> What to work on:
The pictures are to be dropped, and the records below are to be restated word for word.

> Records from a dataset:
==========
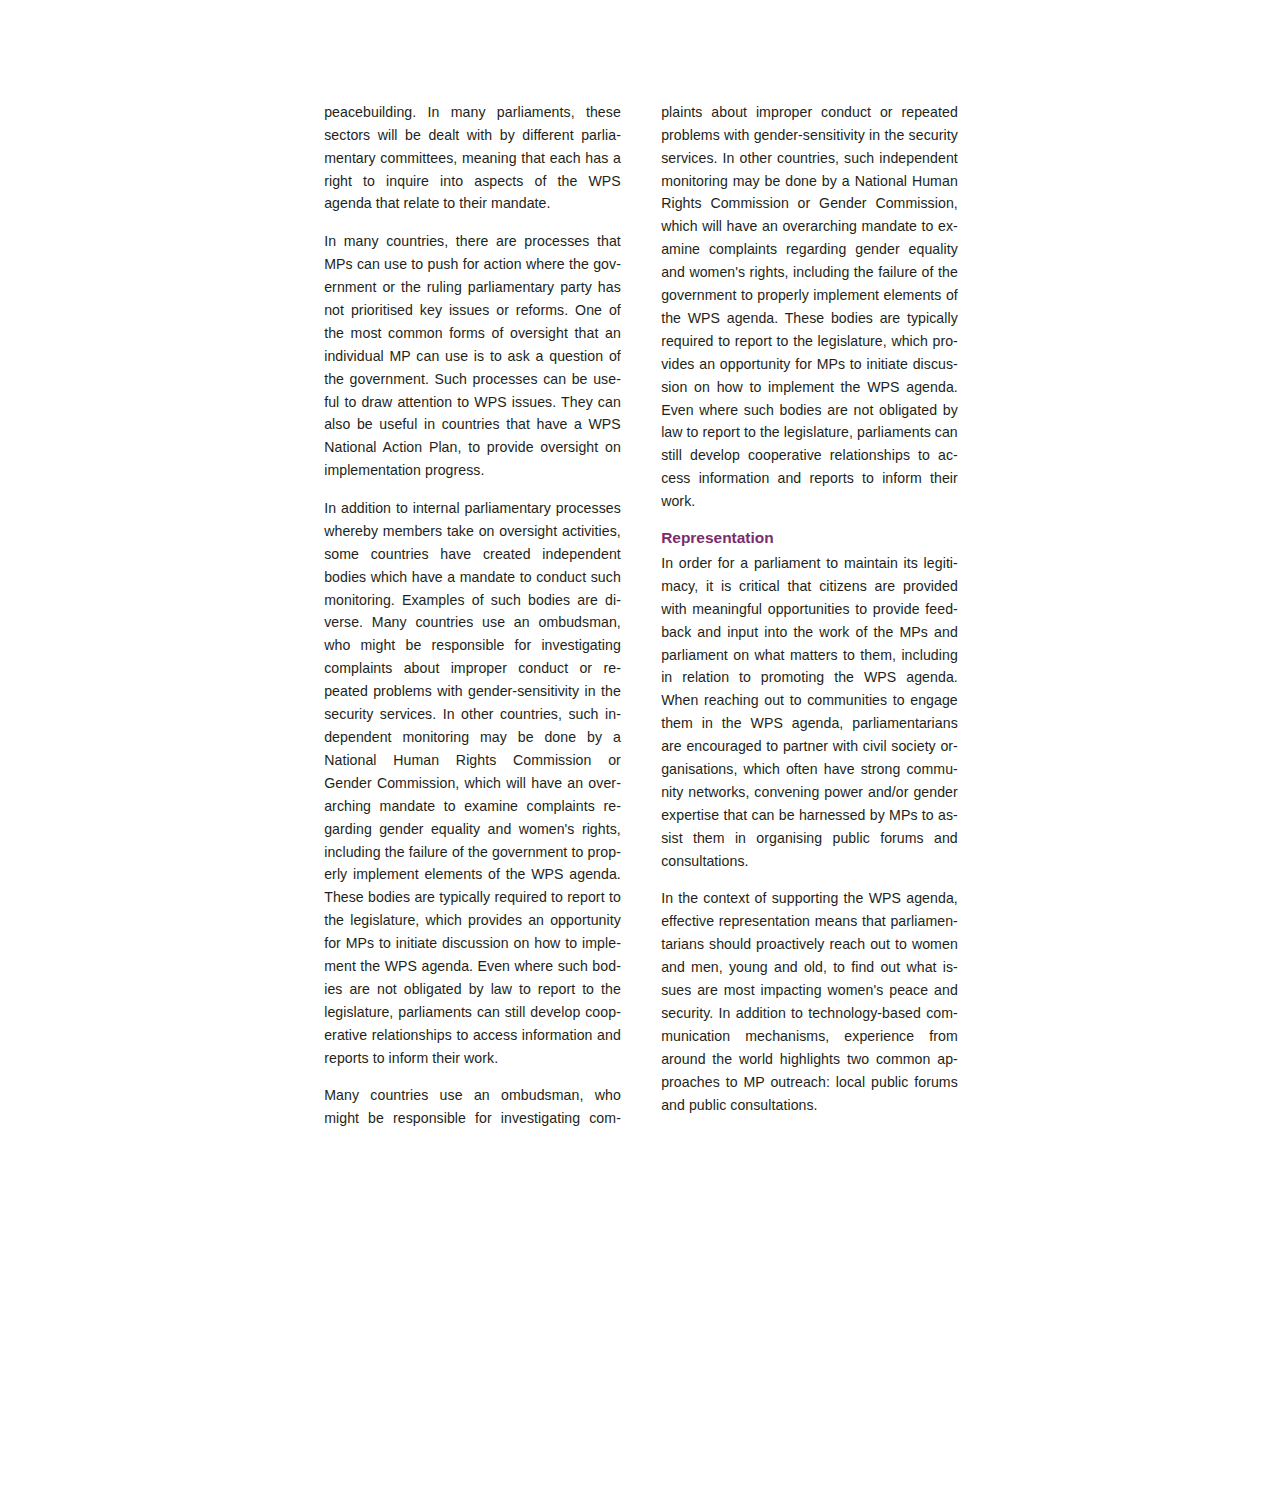peacebuilding. In many parliaments, these sectors will be dealt with by different parliamentary committees, meaning that each has a right to inquire into aspects of the WPS agenda that relate to their mandate.
In many countries, there are processes that MPs can use to push for action where the government or the ruling parliamentary party has not prioritised key issues or reforms. One of the most common forms of oversight that an individual MP can use is to ask a question of the government. Such processes can be useful to draw attention to WPS issues. They can also be useful in countries that have a WPS National Action Plan, to provide oversight on implementation progress.
In addition to internal parliamentary processes whereby members take on oversight activities, some countries have created independent bodies which have a mandate to conduct such monitoring. Examples of such bodies are diverse. Many countries use an ombudsman, who might be responsible for investigating complaints about improper conduct or repeated problems with gender-sensitivity in the security services. In other countries, such independent monitoring may be done by a National Human Rights Commission or Gender Commission, which will have an overarching mandate to examine complaints regarding gender equality and women's rights, including the failure of the government to properly implement elements of the WPS agenda. These bodies are typically required to report to the legislature, which provides an opportunity for MPs to initiate discussion on how to implement the WPS agenda. Even where such bodies are not obligated by law to report to the legislature, parliaments can still develop cooperative relationships to access information and reports to inform their work.
Many countries use an ombudsman, who might be responsible for investigating complaints about improper conduct or repeated problems with gender-sensitivity in the security services. In other countries, such independent monitoring may be done by a National Human Rights Commission or Gender Commission, which will have an overarching mandate to examine complaints regarding gender equality and women's rights, including the failure of the government to properly implement elements of the WPS agenda. These bodies are typically required to report to the legislature, which provides an opportunity for MPs to initiate discussion on how to implement the WPS agenda. Even where such bodies are not obligated by law to report to the legislature, parliaments can still develop cooperative relationships to access information and reports to inform their work.
Representation
In order for a parliament to maintain its legitimacy, it is critical that citizens are provided with meaningful opportunities to provide feedback and input into the work of the MPs and parliament on what matters to them, including in relation to promoting the WPS agenda. When reaching out to communities to engage them in the WPS agenda, parliamentarians are encouraged to partner with civil society organisations, which often have strong community networks, convening power and/or gender expertise that can be harnessed by MPs to assist them in organising public forums and consultations.
In the context of supporting the WPS agenda, effective representation means that parliamentarians should proactively reach out to women and men, young and old, to find out what issues are most impacting women's peace and security. In addition to technology-based communication mechanisms, experience from around the world highlights two common approaches to MP outreach: local public forums and public consultations.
==========
> Exercise response:
peacebuilding. In many parliaments, these sectors will be dealt with by different parliamentary committees, meaning that each has a right to inquire into aspects of the WPS agenda that relate to their mandate.
In many countries, there are processes that MPs can use to push for action where the government or the ruling parliamentary party has not prioritised key issues or reforms. One of the most common forms of oversight that an individual MP can use is to ask a question of the government. Such processes can be useful to draw attention to WPS issues. They can also be useful in countries that have a WPS National Action Plan, to provide oversight on implementation progress.
In addition to internal parliamentary processes whereby members take on oversight activities, some countries have created independent bodies which have a mandate to conduct such monitoring. Examples of such bodies are diverse. Many countries use an ombudsman, who might be responsible for investigating complaints about improper conduct or repeated problems with gender-sensitivity in the security services. In other countries, such independent monitoring may be done by a National Human Rights Commission or Gender Commission, which will have an overarching mandate to examine complaints regarding gender equality and women's rights, including the failure of the government to properly implement elements of the WPS agenda. These bodies are typically required to report to the legislature, which provides an opportunity for MPs to initiate discussion on how to implement the WPS agenda. Even where such bodies are not obligated by law to report to the legislature, parliaments can still develop cooperative relationships to access information and reports to inform their work.
Many countries use an ombudsman, who might be responsible for investigating complaints about improper conduct or repeated problems with gender-sensitivity in the security services. In other countries, such independent monitoring may be done by a National Human Rights Commission or Gender Commission, which will have an overarching mandate to examine complaints regarding gender equality and women's rights, including the failure of the government to properly implement elements of the WPS agenda. These bodies are typically required to report to the legislature, which provides an opportunity for MPs to initiate discussion on how to implement the WPS agenda. Even where such bodies are not obligated by law to report to the legislature, parliaments can still develop cooperative relationships to access information and reports to inform their work.
Representation
In order for a parliament to maintain its legitimacy, it is critical that citizens are provided with meaningful opportunities to provide feedback and input into the work of the MPs and parliament on what matters to them, including in relation to promoting the WPS agenda. When reaching out to communities to engage them in the WPS agenda, parliamentarians are encouraged to partner with civil society organisations, which often have strong community networks, convening power and/or gender expertise that can be harnessed by MPs to assist them in organising public forums and consultations.
In the context of supporting the WPS agenda, effective representation means that parliamentarians should proactively reach out to women and men, young and old, to find out what issues are most impacting women's peace and security. In addition to technology-based communication mechanisms, experience from around the world highlights two common approaches to MP outreach: local public forums and public consultations.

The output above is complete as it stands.